Instructions to follow: Reproduce the text of every entry below character for character, leaving out the pictures.

[[ Data section open ]]

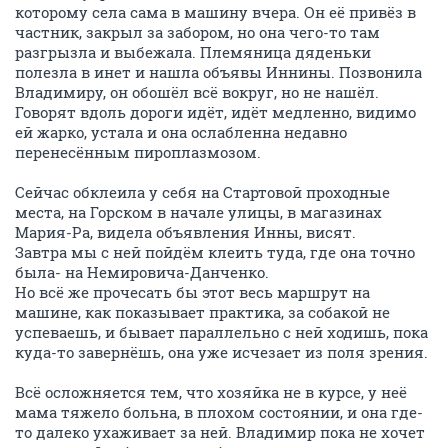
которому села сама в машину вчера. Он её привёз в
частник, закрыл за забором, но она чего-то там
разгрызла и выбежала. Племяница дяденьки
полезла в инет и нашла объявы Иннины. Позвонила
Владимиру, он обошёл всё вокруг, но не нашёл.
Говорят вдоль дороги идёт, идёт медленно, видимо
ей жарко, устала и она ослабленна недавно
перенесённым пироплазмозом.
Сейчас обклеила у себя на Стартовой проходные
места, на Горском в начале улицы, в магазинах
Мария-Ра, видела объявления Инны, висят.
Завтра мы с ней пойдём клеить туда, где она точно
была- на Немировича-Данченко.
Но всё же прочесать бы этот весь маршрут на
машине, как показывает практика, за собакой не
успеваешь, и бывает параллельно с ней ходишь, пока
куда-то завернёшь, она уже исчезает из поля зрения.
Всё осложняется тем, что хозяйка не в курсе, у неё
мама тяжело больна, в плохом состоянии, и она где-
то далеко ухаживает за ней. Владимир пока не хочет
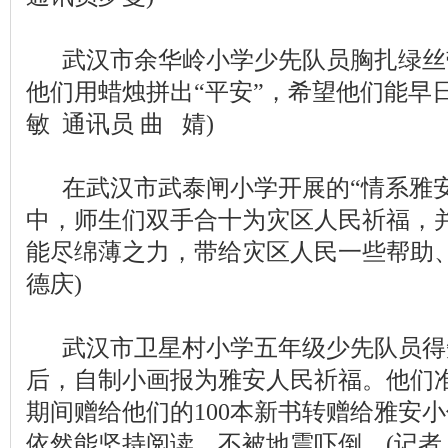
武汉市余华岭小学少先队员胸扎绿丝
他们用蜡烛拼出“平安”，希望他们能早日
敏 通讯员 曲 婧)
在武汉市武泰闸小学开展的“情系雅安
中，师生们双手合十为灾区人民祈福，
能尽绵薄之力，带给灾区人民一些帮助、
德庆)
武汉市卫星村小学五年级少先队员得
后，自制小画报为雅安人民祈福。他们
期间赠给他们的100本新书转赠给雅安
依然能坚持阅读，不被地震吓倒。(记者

[[ Data section closed ]]

Your solution:
которому села сама в машину вчера. Он её привёз в
частник, закрыл за забором, но она чего-то там
разгрызла и выбежала. Племяница дяденьки
полезла в инет и нашла объявы Иннины. Позвонила
Владимиру, он обошёл всё вокруг, но не нашёл.
Говорят вдоль дороги идёт, идёт медленно, видимо
ей жарко, устала и она ослабленна недавно
перенесённым пироплазмозом.
Сейчас обклеила у себя на Стартовой проходные
места, на Горском в начале улицы, в магазинах
Мария-Ра, видела объявления Инны, висят.
Завтра мы с ней пойдём клеить туда, где она точно
была- на Немировича-Данченко.
Но всё же прочесать бы этот весь маршрут на
машине, как показывает практика, за собакой не
успеваешь, и бывает параллельно с ней ходишь, пока
куда-то завернёшь, она уже исчезает из поля зрения.
Всё осложняется тем, что хозяйка не в курсе, у неё
мама тяжело больна, в плохом состоянии, и она где-
то далеко ухаживает за ней. Владимир пока не хочет
武汉市余华岭小学少先队员胸扎绿丝
他们用蜡烛拼出“平安”，希望他们能早日
敏 通讯员 曲 婧)
在武汉市武泰闸小学开展的“情系雅安
中，师生们双手合十为灾区人民祈福，
能尽绵薄之力，带给灾区人民一些帮助、
德庆)
武汉市卫星村小学五年级少先队员得
后，自制小画报为雅安人民祈福。他们
期间赠给他们的100本新书转赠给雅安
依然能坚持阅读，不被地震吓倒。(记者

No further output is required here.